■ **Instructions to follow**: Write out the text lines of every row below exactly as they are, and leave out the pictures.

####

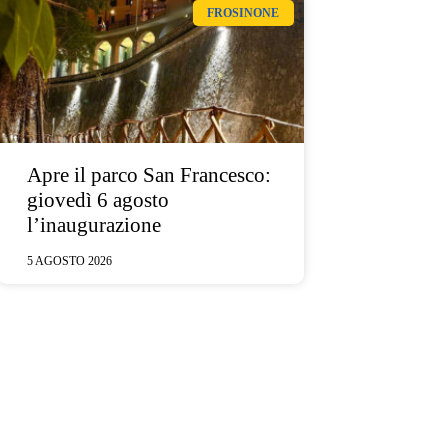
FROSINONE
Apre il parco San Francesco:
giovedì 6 agosto
l’inaugurazione
5 AGOSTO 2026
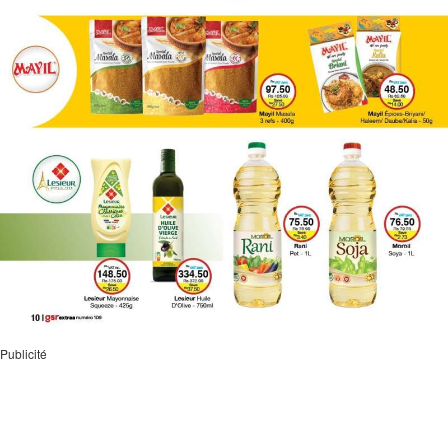
Publicité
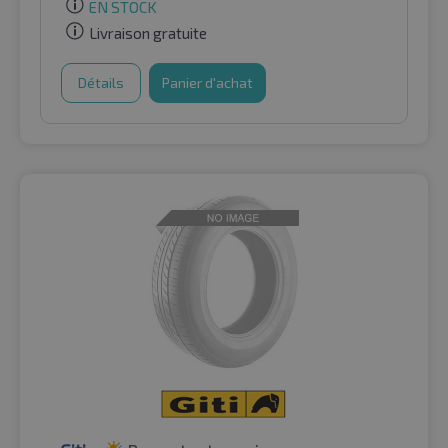
EN STOCK
Livraison gratuite
Détails
Panier d'achat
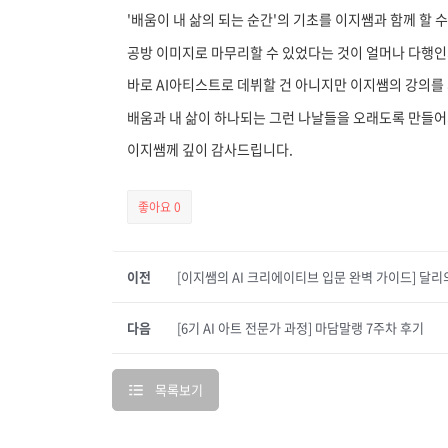
'배움이 내 삶의 되는 순간'의 기초를 이지쌤과 함께 할 수
공방 이미지로 마무리할 수 있었다는 것이 얼머나 다행인
바로 AI아티스트로 데뷔할 건 아니지만 이지쌤의 강의를
배움과 내 삶이 하나되는 그런 나날들을 오래도록 만들어
이지쌤께 깊이 감사드립니다.
좋아요
0
이전
[이지쌤의 AI 크리에이티브 입문 완벽 가이드] 달리
다음
[6기 AI 아트 전문가 과정] 마담말랭 7주차 후기
목록보기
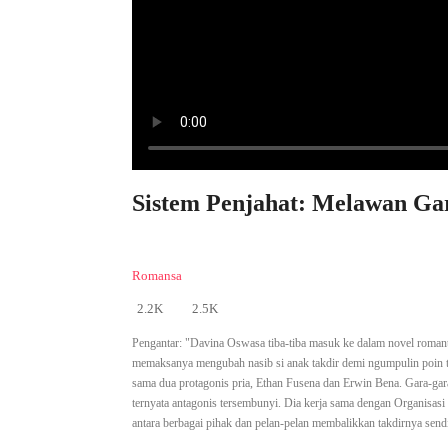
Sistem Penjahat: Melawan Gar
Romansa
2.2K
2.5K
Pengantar:
"Davina Oswasa tiba-tiba masuk ke dalam novel romanti
memaksanya mengubah nasib si anak takdir demi ngumpulin poin tak
sama dua protagonis pria, Ethan Fusena dan Erwin Bena. Gara-gara i
ternyata antagonis tersembunyi. Dia kerja sama dengan Organisasi 
antara berbagai pihak dan pelan-pelan membalikkan takdirnya sendi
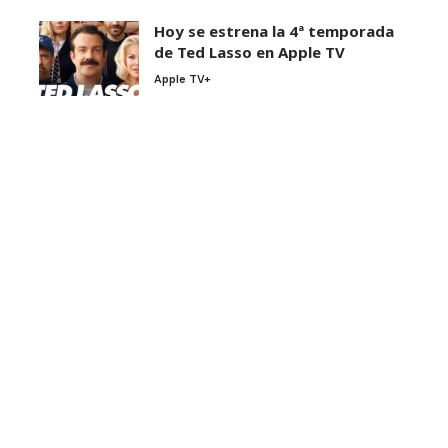
Hoy se estrena la 4ª temporada
de Ted Lasso en Apple TV
Apple TV+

####

■ **Problem solution**:
FROSINONE
Apre il parco San Francesco:
giovedì 6 agosto
l’inaugurazione
5 AGOSTO 2026
Publicité
EN STOCK
Livraison gratuite
Détails
Panier d'achat
'배움이 내 삶의 되는 순간'의 기초를 이지쌤과 함께 할 수
공방 이미지로 마무리할 수 있었다는 것이 얼머나 다행인
바로 AI아티스트로 데뷔할 건 아니지만 이지쌤의 강의를
배움과 내 삶이 하나되는 그런 나날들을 오래도록 만들어
이지쌤께 깊이 감사드립니다.
좋아요
0
이전
[이지쌤의 AI 크리에이티브 입문 완벽 가이드] 달리
다음
[6기 AI 아트 전문가 과정] 마담말랭 7주차 후기
목록보기
Sistem Penjahat: Melawan Gar
Romansa
2.2K
2.5K
Pengantar:
"Davina Oswasa tiba-tiba masuk ke dalam novel romanti
memaksanya mengubah nasib si anak takdir demi ngumpulin poin tak
sama dua protagonis pria, Ethan Fusena dan Erwin Bena. Gara-gara i
ternyata antagonis tersembunyi. Dia kerja sama dengan Organisasi 
antara berbagai pihak dan pelan-pelan membalikkan takdirnya sendi
Hoy se estrena la 4ª temporada
de Ted Lasso en Apple TV
Apple TV+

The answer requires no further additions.